[REQUIREMENT] Continue the text on surgery for bone and joint infection, starting after its last sentence.
─── DOCUMENT SEGMENT
Arthroscopic washout (knee and shoulder): Using two portals and a continuous saline inflow-outflow system, the joint is inspected with a 4mm arthroscope. Pus and fibrin are lavaged, infected synovium debrided, and loculations broken down. Arthroscopic washout is as effective as open arthrotomy for uncomplicated septic arthritis of the knee and shoulder, with the advantage of smaller wounds and faster recovery. It is NOT suitable for the hip in children (too small) or for severely infected joints with thick fibrinous deposits that require direct manual removal.
Postoperative care: The drain is removed when output is minimal (typically 24-48 hours). The limb is elevated to reduce oedema. IV antibiotics are continued until clinical and laboratory improvement (CRP falling), then switched to oral for 3-6 weeks total. Passive range-of-motion exercises begin as soon as pain allows to prevent adhesion formation; active physiotherapy follows.
Anterolateral Hip Arthrotomy for Septic Arthritis
Intraoperative Findings: Interpretation and Documentation
The ability to interpret intraoperative findings is a core component of operative competence that distinguishes a knowledgeable team member from a passive bystander. In operative source control for musculoskeletal infection, the surgeon and the team must assess the nature of the infected tissue at the time of surgery, because these findings directly modify the operative plan and determine subsequent management. Documenting these findings accurately in the operative note is a mandatory medico-legal and clinical responsibility.
Pus characteristics and what they indicate: When the abscess or joint is opened, the character of the pus provides immediate diagnostic information. Frankly purulent, thick, creamy, yellow pus suggests acute staphylococcal infection (S. aureus). Thin, watery, odourless fluid may suggest a less virulent organism or early infection. Foul-smelling, dark pus with gas suggests anaerobic infection (rare in bone but occurs in diabetics and crush injuries). Caseous, cheese-like, pale material is pathognomonic of tuberculosis — if this is found unexpectedly in a patient being operated for assumed pyogenic infection, the procedure shifts immediately: collect tissue for ZN stain, histopathology, and TB culture; obtain a Heaf/Mantoux history; and involve a physician.
──────
─── INFORMATION PROVIDED
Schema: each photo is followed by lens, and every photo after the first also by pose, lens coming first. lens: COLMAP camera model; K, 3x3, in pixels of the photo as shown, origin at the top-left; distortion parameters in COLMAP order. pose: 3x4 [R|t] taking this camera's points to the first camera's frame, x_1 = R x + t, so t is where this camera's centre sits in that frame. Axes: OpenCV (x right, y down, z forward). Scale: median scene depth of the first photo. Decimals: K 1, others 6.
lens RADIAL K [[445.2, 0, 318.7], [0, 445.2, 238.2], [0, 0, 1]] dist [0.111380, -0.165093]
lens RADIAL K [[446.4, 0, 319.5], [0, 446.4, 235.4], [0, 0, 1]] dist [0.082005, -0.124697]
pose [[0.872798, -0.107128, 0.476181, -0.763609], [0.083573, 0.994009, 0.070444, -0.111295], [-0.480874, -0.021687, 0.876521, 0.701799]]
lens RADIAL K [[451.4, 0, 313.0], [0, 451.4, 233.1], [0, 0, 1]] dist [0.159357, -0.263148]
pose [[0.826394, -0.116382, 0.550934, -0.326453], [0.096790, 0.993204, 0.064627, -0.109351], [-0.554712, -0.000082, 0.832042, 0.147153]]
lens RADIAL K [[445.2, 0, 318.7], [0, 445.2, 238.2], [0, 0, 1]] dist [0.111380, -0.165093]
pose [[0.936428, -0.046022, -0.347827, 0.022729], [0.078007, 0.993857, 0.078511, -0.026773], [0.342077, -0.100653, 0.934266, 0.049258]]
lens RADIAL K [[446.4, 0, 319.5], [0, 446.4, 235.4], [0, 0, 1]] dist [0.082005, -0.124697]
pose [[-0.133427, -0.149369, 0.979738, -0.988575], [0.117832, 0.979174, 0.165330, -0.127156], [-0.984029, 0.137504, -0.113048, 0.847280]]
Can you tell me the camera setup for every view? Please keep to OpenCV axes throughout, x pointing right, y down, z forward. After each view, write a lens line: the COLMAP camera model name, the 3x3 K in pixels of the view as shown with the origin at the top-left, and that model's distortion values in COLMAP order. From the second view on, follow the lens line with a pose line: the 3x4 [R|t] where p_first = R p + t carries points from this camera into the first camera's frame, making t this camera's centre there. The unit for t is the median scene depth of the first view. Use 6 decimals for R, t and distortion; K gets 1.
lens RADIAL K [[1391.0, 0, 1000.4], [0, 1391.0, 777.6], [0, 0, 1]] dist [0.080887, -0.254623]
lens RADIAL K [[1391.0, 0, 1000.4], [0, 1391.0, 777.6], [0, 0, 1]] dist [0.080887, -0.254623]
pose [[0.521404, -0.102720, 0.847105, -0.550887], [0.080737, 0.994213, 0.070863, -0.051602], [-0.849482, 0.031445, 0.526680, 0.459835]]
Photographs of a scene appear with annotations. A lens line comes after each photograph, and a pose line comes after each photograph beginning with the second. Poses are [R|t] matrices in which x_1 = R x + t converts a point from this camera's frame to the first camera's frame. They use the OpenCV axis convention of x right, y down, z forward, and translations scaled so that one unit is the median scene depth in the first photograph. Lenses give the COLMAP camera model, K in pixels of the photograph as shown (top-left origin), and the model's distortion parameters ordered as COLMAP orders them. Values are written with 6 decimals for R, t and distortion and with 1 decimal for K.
──────
[WRITTEN RESPONSE]
Sequestrum characteristics: The sequestrum appears pale or white (in contrast to the pink-red of living bone), does not bleed when drilled with a Kirschner wire (the "drill test" — living bone bleeds, avascular bone does not), and is often surrounded by a layer of granulation tissue and pus. The boundary between sequestrum and viable involucrum must be identified precisely. Viable bone bleeds freely; sclerotic but potentially vascular bone may bleed after the first millimetre is drilled. The surgeon uses both visual appearance and the drill test to define the resection margin.
Joint appearances in septic arthritis: On entering a septic joint, the surgeon assesses: (1) pus volume (document in mL), (2) joint lining (hypertrophied, haemorrhagic, or friable synovium indicates more severe infection), (3) articular cartilage surface (intact, fibrillated, or denuded — cartilage loss is irreversible and predicts secondary osteoarthritis), and (4) fibrin deposits (thick loculated fibrin requires manual removal with forceps, not just irrigation). A joint with denuded cartilage at the time of surgery carries a poor functional prognosis and the family must be counselled accordingly postoperatively.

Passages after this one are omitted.